- _SUPPLIED PASSAGE_

Based on the autoimmune etiology of T1D, early intervention strategies employed the use of immunosuppressive agents to interfere with the development of an autoreactive immune response. Some of these approaches were successful in inducing and prolonging clinical remission. However, protective effects were lost upon drug removal since their effect relied on general immunosuppression and was not based on long-term induction of tolerance. Moreover, the application of these drugs was frequently accompanied by deleterious side effects, limiting their broad application for prolonged time periods.

Cyclosporin A

One of the earliest compounds applied as an immunosuppressing agent in patients with T1D was cyclosporin A (CsA). CsA is an 11-amino acid cyclic peptide of fungal origin with a strong immunosuppressive capacity. It is a calcineurin inhibitor that interferes with TCR-mediated signal transduction, thereby inhibiting T cell activation, and the production of interleukin 2 (IL-2) by T cells, which is then able to limit the amplification of immune responses [31]. In T1D, CsA provided the first proof of concept that T-cell-directed immunosuppression was capable of preserving β-cell function and insulin production. Based on results from pilot studies [32, 33], two randomized phase II placebo-controlled studies were conducted [34, 35]. Based on these studies, it was concluded that treatment with CsA had no long-lasting effect on the course of T1D, persisting upon removal of compound administration [34, 36]. The need for chronic drug administration, the potential renal and pancreatic β-cell toxicity, and the cost for the drug led to the consensus that the risks outweighed the benefits, and the approach was dropped.

- _EXERCISE INSTRUCTIONS_
Copy out the full passage on early immunosuppressive treatment of T1D, word for word.

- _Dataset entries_
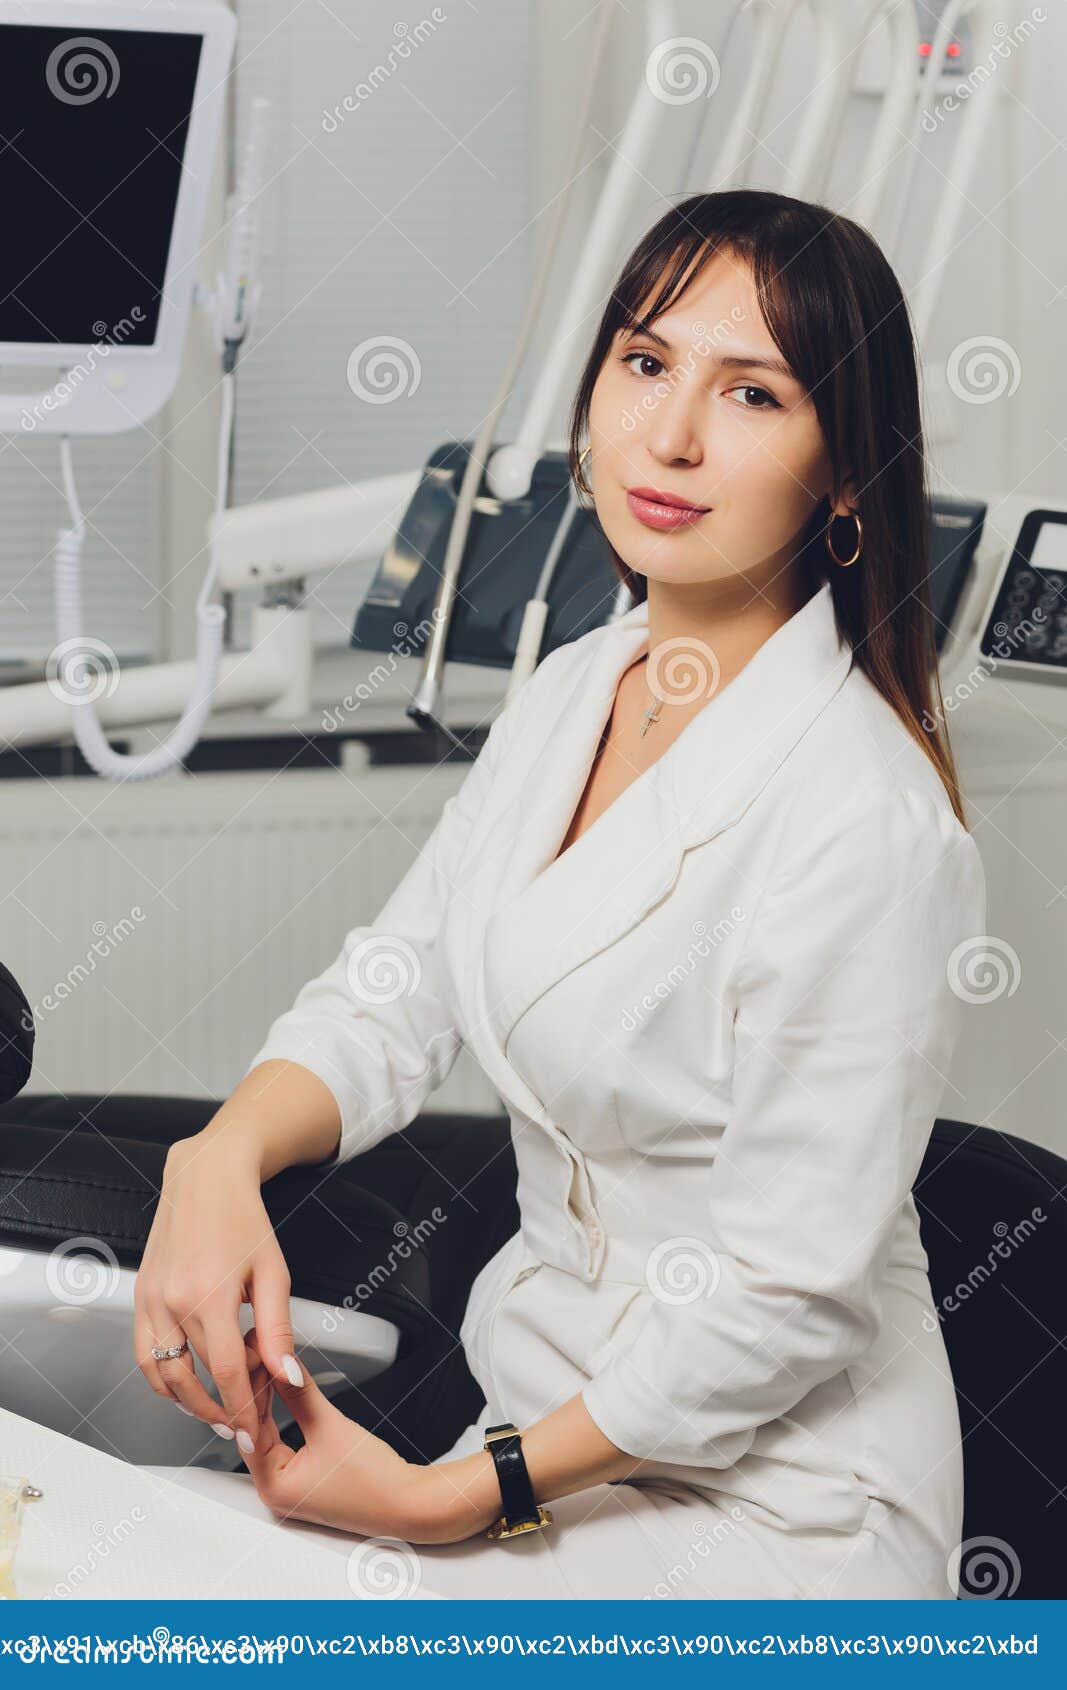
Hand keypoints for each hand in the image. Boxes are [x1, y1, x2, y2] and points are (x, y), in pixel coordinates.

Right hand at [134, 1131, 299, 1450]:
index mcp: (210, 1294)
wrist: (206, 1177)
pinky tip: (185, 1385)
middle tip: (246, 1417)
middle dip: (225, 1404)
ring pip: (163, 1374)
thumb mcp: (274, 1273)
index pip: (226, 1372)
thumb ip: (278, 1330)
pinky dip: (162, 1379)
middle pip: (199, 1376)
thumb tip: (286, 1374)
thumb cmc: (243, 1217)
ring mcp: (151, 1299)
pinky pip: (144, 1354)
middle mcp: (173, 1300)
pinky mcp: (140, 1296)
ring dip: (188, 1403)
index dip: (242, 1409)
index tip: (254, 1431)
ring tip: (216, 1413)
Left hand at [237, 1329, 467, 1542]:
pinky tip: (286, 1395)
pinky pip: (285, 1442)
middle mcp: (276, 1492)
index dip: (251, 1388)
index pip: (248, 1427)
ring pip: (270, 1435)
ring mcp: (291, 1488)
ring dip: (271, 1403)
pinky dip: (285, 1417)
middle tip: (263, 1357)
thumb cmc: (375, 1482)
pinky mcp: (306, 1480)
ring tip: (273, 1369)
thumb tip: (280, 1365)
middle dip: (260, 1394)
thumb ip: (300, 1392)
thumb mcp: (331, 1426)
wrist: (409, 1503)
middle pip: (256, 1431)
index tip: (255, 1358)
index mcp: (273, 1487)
==
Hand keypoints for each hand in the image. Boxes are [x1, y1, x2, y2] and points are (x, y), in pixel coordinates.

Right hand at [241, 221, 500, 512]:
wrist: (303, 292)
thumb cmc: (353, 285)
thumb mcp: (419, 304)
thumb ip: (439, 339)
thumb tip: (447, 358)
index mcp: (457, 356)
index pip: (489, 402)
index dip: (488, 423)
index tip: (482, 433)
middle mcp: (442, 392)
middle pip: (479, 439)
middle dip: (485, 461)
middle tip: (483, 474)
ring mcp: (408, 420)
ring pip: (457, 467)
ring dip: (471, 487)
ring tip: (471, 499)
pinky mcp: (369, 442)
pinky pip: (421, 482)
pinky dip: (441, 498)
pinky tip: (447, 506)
...
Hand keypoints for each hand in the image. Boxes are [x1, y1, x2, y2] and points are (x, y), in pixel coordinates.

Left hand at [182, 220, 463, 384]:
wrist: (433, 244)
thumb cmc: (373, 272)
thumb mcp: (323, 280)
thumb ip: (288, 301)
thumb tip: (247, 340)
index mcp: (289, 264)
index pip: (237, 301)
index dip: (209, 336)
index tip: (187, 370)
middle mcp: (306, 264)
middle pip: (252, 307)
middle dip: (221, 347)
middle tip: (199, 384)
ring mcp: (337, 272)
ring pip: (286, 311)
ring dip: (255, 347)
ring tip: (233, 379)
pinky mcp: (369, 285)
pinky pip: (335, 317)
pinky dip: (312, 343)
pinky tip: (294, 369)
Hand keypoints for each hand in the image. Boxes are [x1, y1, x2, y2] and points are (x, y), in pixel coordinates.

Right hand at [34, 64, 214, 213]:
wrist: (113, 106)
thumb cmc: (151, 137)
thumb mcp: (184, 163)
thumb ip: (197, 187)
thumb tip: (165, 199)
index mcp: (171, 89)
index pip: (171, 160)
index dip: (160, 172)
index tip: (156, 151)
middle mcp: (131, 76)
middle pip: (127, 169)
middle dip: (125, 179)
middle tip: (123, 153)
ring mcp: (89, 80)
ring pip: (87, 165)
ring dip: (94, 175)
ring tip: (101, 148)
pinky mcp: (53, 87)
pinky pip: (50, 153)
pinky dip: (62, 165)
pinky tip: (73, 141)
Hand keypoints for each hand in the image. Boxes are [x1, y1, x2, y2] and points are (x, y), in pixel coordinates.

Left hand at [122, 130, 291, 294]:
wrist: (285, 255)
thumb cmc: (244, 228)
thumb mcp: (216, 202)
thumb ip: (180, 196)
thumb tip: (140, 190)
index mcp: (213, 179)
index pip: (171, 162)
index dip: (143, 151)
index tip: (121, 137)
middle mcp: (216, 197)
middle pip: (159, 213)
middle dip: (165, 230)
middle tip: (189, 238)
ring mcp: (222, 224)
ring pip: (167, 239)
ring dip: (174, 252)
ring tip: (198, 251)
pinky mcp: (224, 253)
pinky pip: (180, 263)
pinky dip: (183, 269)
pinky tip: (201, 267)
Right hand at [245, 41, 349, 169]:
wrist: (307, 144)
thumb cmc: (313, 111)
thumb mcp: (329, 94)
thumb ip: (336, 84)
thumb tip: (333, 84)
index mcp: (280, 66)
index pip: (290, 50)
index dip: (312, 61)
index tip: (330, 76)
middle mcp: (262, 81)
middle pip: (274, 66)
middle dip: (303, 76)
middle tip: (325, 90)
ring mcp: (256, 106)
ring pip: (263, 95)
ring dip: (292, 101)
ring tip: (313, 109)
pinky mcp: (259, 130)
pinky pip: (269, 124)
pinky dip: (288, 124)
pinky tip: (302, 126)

- _RESPONSE_
Based on the autoimmune etiology of T1D, early intervention strategies employed the use of immunosuppressive agents to interfere with the development of an autoreactive immune response. Some of these approaches were successful in inducing and prolonging clinical remission. However, protective effects were lost upon drug removal since their effect relied on general immunosuppression and was not based on long-term induction of tolerance. Moreover, the application of these drugs was frequently accompanied by deleterious side effects, limiting their broad application for prolonged time periods.

Cyclosporin A

One of the earliest compounds applied as an immunosuppressing agent in patients with T1D was cyclosporin A (CsA). CsA is an 11-amino acid cyclic peptide of fungal origin with a strong immunosuppressive capacity. It is a calcineurin inhibitor that interferes with TCR-mediated signal transduction, thereby inhibiting T cell activation, and the production of interleukin 2 (IL-2) by T cells, which is then able to limit the amplification of immune responses [31]. In T1D, CsA provided the first proof of concept that T-cell-directed immunosuppression was capable of preserving β-cell function and insulin production. Based on results from pilot studies [32, 33], two randomized phase II placebo-controlled studies were conducted [34, 35]. Based on these studies, it was concluded that treatment with CsA had no long-lasting effect on the course of T1D, persisting upon removal of compound administration [34, 36]. The need for chronic drug administration, the potential renal and pancreatic β-cell toxicity, and the cost for the drug led to the consensus that the risks outweighed the benefits, and the approach was dropped.